### [Task brief]
Swap each "Pula Golf Resort" in the material below for "Pula Golf Club", then give back every line with nothing else changed.

(Stored data)
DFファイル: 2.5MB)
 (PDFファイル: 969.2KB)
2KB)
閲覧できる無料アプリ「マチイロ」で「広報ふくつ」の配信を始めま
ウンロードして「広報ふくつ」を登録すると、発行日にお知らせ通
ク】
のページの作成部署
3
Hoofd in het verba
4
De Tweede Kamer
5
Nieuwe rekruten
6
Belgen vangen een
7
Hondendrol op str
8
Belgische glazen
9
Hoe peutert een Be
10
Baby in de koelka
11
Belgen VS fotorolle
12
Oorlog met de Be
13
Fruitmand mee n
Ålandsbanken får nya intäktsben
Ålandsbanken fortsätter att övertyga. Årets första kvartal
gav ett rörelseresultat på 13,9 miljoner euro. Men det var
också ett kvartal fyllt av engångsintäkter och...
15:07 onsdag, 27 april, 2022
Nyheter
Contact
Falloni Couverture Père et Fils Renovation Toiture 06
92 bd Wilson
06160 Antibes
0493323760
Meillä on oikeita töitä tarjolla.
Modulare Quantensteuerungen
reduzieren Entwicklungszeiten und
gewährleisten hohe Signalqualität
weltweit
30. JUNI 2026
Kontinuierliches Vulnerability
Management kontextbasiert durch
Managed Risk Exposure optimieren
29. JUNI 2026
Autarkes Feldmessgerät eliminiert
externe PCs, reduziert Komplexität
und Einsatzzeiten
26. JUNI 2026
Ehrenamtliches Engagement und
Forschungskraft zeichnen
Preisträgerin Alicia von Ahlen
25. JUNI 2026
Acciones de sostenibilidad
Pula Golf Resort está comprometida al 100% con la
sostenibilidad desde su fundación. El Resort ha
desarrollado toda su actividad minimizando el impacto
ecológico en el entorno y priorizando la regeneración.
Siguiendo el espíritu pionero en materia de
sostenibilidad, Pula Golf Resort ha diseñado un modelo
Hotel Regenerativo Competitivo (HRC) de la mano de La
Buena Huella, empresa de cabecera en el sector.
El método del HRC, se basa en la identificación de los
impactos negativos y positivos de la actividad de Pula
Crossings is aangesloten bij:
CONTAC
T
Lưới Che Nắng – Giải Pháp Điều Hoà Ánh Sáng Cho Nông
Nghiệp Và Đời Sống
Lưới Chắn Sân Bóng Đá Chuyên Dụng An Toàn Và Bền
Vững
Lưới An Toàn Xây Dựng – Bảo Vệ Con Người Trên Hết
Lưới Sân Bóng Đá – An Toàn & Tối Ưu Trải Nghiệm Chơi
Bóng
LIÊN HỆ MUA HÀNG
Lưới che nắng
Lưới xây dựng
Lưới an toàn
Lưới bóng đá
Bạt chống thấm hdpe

### [The completed task]
DFファイル: 2.5MB)
 (PDFファイル: 969.2KB)
2KB)
閲覧できる無料アプリ「マチイロ」で「広報ふくつ」の配信を始めま
ウンロードして「広報ふくつ」を登録すると、発行日にお知らせ通
ク】
のページの作成部署
3
Hoofd in het verba
4
De Tweede Kamer
5
Nieuwe rekruten
6
Belgen vangen een
7
Hondendrol op str
8
Belgische glazen
9
Hoe peutert een Be
10
Baby in de koelka
11
Belgen VS fotorolle
12
Oorlog met de Be
13
Fruitmand mee n
Ålandsbanken får nya intäktsben
Ålandsbanken fortsätter att övertyga. Årets första kvartal
gav ett rörelseresultat på 13,9 miljoner euro. Men det var
också ett kvartal fyllt av engångsintäkter och...
15:07 onsdag, 27 april, 2022
Nyheter
Contact
Falloni Couverture Père et Fils Renovation Toiture 06
92 bd Wilson
06160 Antibes
0493323760
Meillä on oikeita töitä tarjolla.
Modulare Quantensteuerungen
reduzieren Entwicklungszeiten und
gewährleisten hohe Signalqualität
weltweit
30. JUNI 2026
Kontinuierliches Vulnerability
Management kontextbasiert durch
Managed Risk Exposure optimieren
29. JUNI 2026
Autarkes Feldmessgerät eliminiert
externe PCs, reduziert Komplexität
und Einsatzzeiten
26. JUNI 2026
Ehrenamtliches Engagement und
Forschungskraft zeichnen
Preisträgerin Alicia von Ahlen
25. JUNI 2026
Acciones de sostenibilidad
Pula Golf Club está comprometida al 100% con la
sostenibilidad desde su fundación. El Resort ha
desarrollado toda su actividad minimizando el impacto
ecológico en el entorno y priorizando la regeneración.
Siguiendo el espíritu pionero en materia de
sostenibilidad, Pula Golf Club ha diseñado un modelo
Hotel Regenerativo Competitivo (HRC) de la mano de La
Buena Huella, empresa de cabecera en el sector.
El método del HRC, se basa en la identificación de los
impactos negativos y positivos de la actividad de Pula
Crossings is aangesloten bij:
CONTAC
T
Lưới Che Nắng – Giải Pháp Điều Hoà Ánh Sáng Cho Nông
Nghiệp Và Đời Sống
Lưới Chắn Sân Bóng Đá Chuyên Dụng An Toàn Và Bền
Vững
Lưới An Toàn Xây Dựng – Bảo Vệ Con Người Trên Hết
Lưới Sân Bóng Đá – An Toàn & Tối Ưu Trải Nghiệm Chơi
Bóng
LIÊN HỆ MUA HÀNG
Lưới che nắng
Lưới xây dựng
Lưới an toàn
Lưới bóng đá
Bạt chống thấm hdpe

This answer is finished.